On the sidelines, the arts advocacy group Creative Coalition will present the band Journey in Tampa — cue the perfect campaign song, “Don’t Stop Believin'” — and the B-52s in Charlotte (cue “Love Shack”?) Given the state of the economy, “I was concerned,” says the coalition’s CEO, Robin Bronk, of the high-profile fundraisers. “But happily we are almost sold out already. This is a celebration of the arts in America.”
And the Recording Industry Association of America is presenting, along with the Auto Alliance of America and others, pop star Gavin DeGraw in Tampa and the rapper Common in Charlotte. Both shows, which will seat some 2,000 people each, benefit the charity Musicians on Call.
“We’re feeling what everyone has been feeling,” says Cara Duckworth, spokeswoman for the RIAA, of the economic concerns. “But this is about celebrating music. We expect to sell out.”
In a way, the relative lack of high-wattage celebrity guests this year may benefit the Democrats. In 2008, the John McCain campaign tried to use Obama’s considerable celebrity appeal against him, most memorably with an ad likening him to Britney Spears and Paris Hilton: i.e. all splash and no substance. Earlier this year, the pro-GOP super PAC American Crossroads put out an ad asking: “After 4 years of a celebrity president is your life any better?”
Obama’s campaign did try to downplay celebrity presence in Denver, keeping it on the sidelines. But still, luminaries of the entertainment world — from Spike Lee to Anne Hathaway to Obama’s biggest booster, Oprah Winfrey — were there in droves.

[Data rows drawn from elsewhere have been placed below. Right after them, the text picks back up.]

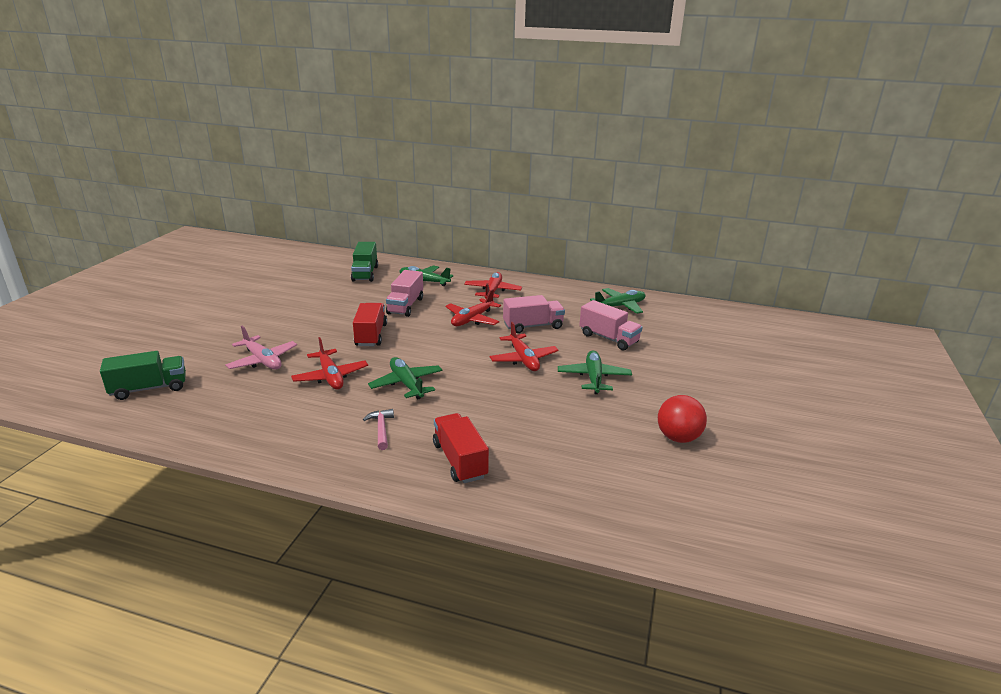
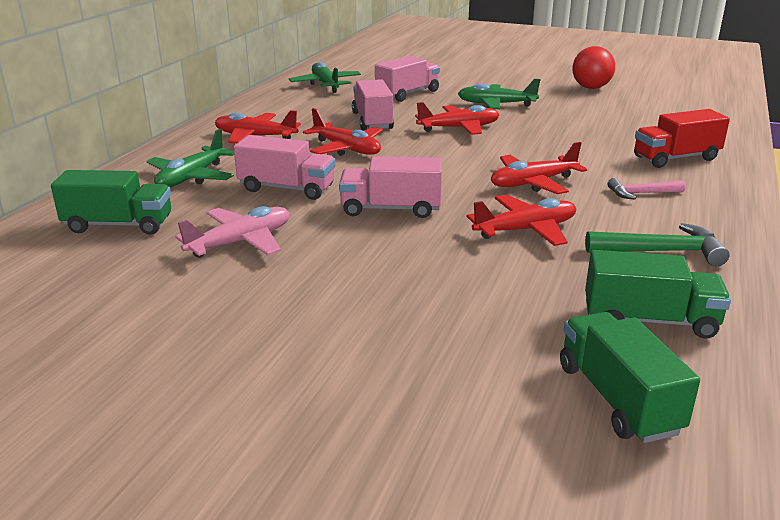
camera: 85 degrees left, 0 degrees up
(207, 406) = (649, 320): none -> green truck
(262, 360) = (484, 290): pink plane -> pink plane (241, 242)
(284, 423) = (661, 252): none -> green hammer
(371, 335) = (391, 209): red truck -> pink truck
(406, 384) = (533, 183): green plane -> red plane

The AP called representatives of a number of celebrities who were in Denver to ask if they were coming this year. Of those who responded, all said no, except for Jessica Alba: The actress will be headlining a final-night party with her husband, Cash Warren, featuring performances by Pitbull and Scissor Sisters.
Also, Eva Longoria, a co-chair of Obama’s campaign, will be speaking at the convention.
Traditionally there have been fewer celebrities at Republican conventions. Two past attendees are skipping Tampa, though, according to their representatives: former California Gov. Arnold Schwarzenegger, now back in show business, and actor Robert Downey Jr., who was at the last GOP convention, but also attended an Obama fundraiser in May at George Clooney’s home.
Speaking of Clooney, many powerful Hollywood boosters of Obama simply prefer to stay away from conventions but maintain their strong support nonetheless. Like Clooney, Sarah Jessica Parker and movie mogul Harvey Weinstein, all of whom have hosted major fundraisers recently, some obviously feel they can be of greater use in other ways than hanging out in Charlotte.
And the most important thing is what happens after the convention, says Steele, who notes he worked hard when he was RNC chairman to create relationships with celebrities.
“Of course, the real goal is to have these stars then go out on the road for you in the fall,” Steele says.